The Bailie thought on many things out there in the dark as he nuzzled down the glowing ash in the pipe-bowl close under his nose. He thought, for instance, of the year Elizabeth and he were married, when they started at the foot of Morrison Street in one room at the back of the gasfitter's shop. They did not keep a servant then, and Elizabeth had not yet learned to object to the smoking of Bogie roll. Indeed, her father and her three brothers (all honest masons) incessantly smoked nothing else. But when there was need to find a place in the little back-room for another person with no experience in Bogie roll where he came from, then the Bailie had gone out every night to the backyard, sat down on a roll of lead piping and smoked a black pipe, with a babe's little complainings tugging at his heart all the while. And the memory of the Bogie roll outside the window, across which the black shadows went and came, had somehow kept his heart warm all through the years.

And, strange it is to say it, but though he was in many ways a difficult man to serve, yet many a servant had remained another term, simply because the master slipped out to take his smoke away from every one in the evening.
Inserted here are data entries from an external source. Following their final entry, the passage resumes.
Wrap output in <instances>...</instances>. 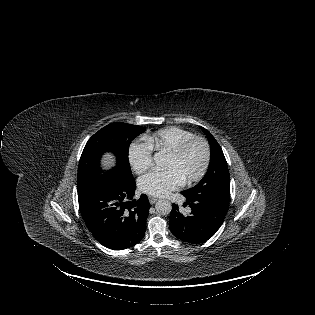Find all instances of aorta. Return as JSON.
Returning a JSON list of instances; mask_svg holds the SVG:
<instances>
[{"label":"aorta","mask_w":315,"mask_h":315,"mask_svg":"<svg viewBox=\"0 0 315 315\" xmlns=\"http://www.w3.org/2000/svg\"><path fill=\"white\" fill-rule=\"evenodd\" d=\"M160 153H156L154 155V160L156 163L159 162L160 160ZM155 208H156V211L161 214V215H167L171 212L172 210V205L170 203V201L168 200H165V199H161V200H158L155 204Z\"/></svg>","instance_id":"762f6f07"}]
</instances>
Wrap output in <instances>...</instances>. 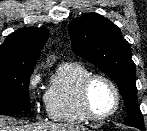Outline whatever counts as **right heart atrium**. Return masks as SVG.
<instances>
[{
    "label": "right heart atrium",
    "mask_w": 147,
    "mask_h": 131,
    "mask_svg": "<svg viewBox=\"0 0 147 131\" xmlns=\"http://www.w3.org/2000/svg\"><path fill=\"white\" fill-rule=\"evenodd\" d=\"M40 82H41V75L36 71L33 72L28 81V91H29L31 98H34L35 92ZM45 110L47 111L46 106H45Z\"/></svg>",
    "instance_id": "right-heart-atrium-1"
}]
</instances>
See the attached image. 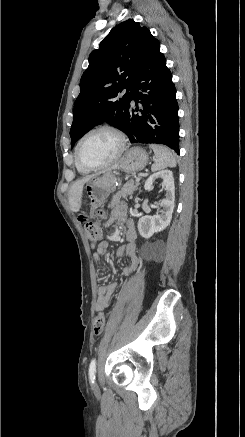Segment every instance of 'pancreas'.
Segmentation results:
<instances>
[{
  "mask_svg": "<svg viewBox=\"0 0 245 437\" xmlns=\"http://www.w3.org/2000/svg\"><path fill=\"white\" fill-rule=\"evenodd\" d=\"M138 185L139 181L130 180L126 182L123 187L113 196L109 206L114 207L120 202L121 198L126 199L128 196H131L137 189Z\"/></svg>",
  "mask_w": 245,
  "mask_h": 437,
  "instance_id": "obj_1",
  "label": "pancreas"
}]
</instances>
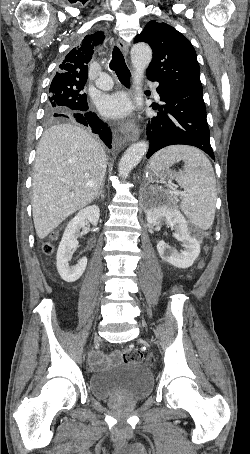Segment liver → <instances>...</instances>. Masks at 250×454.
<instances>
[{
	"label": "liver",
	"instance_id": "liver-1",
	"mask_svg": "<svg viewBox=\"0 0 250 454\" xmlns=\"http://www.w3.org/2000/svg\"><path fill=\"white\" fill-rule=\"evenodd\" d=\"M106 168L104 148L83 128L60 124L44 132L32 183L33 221L40 239L96 198Z\"/></svg>",
	"mask_w": 250,
	"mask_h": 454
}]
</instances>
This is the whole idyll of the life of Bailie Holden, Convener of the Committee on Cleaning and Lighting and proximate Lord Provost of the city. It is curious that it should be an idyll of Bogie roll.

ADVENTURE XXII.

THE SEDUCTION OF A BAILIE.

So it was at this most favourable of times that Cleaver's boy's kitchen-maid approached her master with her request. It was just at the critical moment when the Bailie was laying aside the Convener and host, and donning the Morrison Street plumber, with the garden coat which carried so strong an atmosphere of the idyllic Bogie roll.
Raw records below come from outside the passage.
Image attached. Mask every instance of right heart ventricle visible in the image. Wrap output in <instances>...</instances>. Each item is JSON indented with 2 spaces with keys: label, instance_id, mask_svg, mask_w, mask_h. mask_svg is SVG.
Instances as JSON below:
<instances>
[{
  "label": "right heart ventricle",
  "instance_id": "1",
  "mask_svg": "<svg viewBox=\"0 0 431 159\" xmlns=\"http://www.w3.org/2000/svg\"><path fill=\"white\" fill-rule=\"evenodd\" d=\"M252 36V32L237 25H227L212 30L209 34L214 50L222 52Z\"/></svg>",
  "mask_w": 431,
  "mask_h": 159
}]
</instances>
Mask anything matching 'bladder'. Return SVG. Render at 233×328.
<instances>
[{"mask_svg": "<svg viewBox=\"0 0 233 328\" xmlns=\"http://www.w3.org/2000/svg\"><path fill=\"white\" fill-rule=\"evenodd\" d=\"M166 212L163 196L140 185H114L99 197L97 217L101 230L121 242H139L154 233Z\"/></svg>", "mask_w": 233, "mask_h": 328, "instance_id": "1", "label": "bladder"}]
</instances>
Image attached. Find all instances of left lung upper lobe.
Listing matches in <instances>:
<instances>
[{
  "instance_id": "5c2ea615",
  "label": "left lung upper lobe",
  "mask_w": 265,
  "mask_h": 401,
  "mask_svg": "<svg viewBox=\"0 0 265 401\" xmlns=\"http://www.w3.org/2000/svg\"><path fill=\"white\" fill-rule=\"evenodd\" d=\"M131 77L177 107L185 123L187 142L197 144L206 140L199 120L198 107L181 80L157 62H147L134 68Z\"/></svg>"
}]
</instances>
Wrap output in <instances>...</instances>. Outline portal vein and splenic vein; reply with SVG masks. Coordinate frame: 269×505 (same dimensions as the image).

"If ye please, sir, there's a young man——," the voice of the kitchen-maid broke upon his dreams.

"Ah, Janet," said the Convener, getting helped into the garden coat, for he was not now so slim as once he had been, "there always is a young man! And that's how the world goes on!"

"But," said Janet, the kitchen-maid, "this is a very nice young man. You may have seen him, sir. He comes here twice every day from Mr. Cleaver's, the butcher's, sir."

"No, Janet," replied the Bailie, amicably, "I do not know that I have observed him. You see, my duties do not compel me to be cleaning the kitchen steps when nice young men come from Cleaver's!"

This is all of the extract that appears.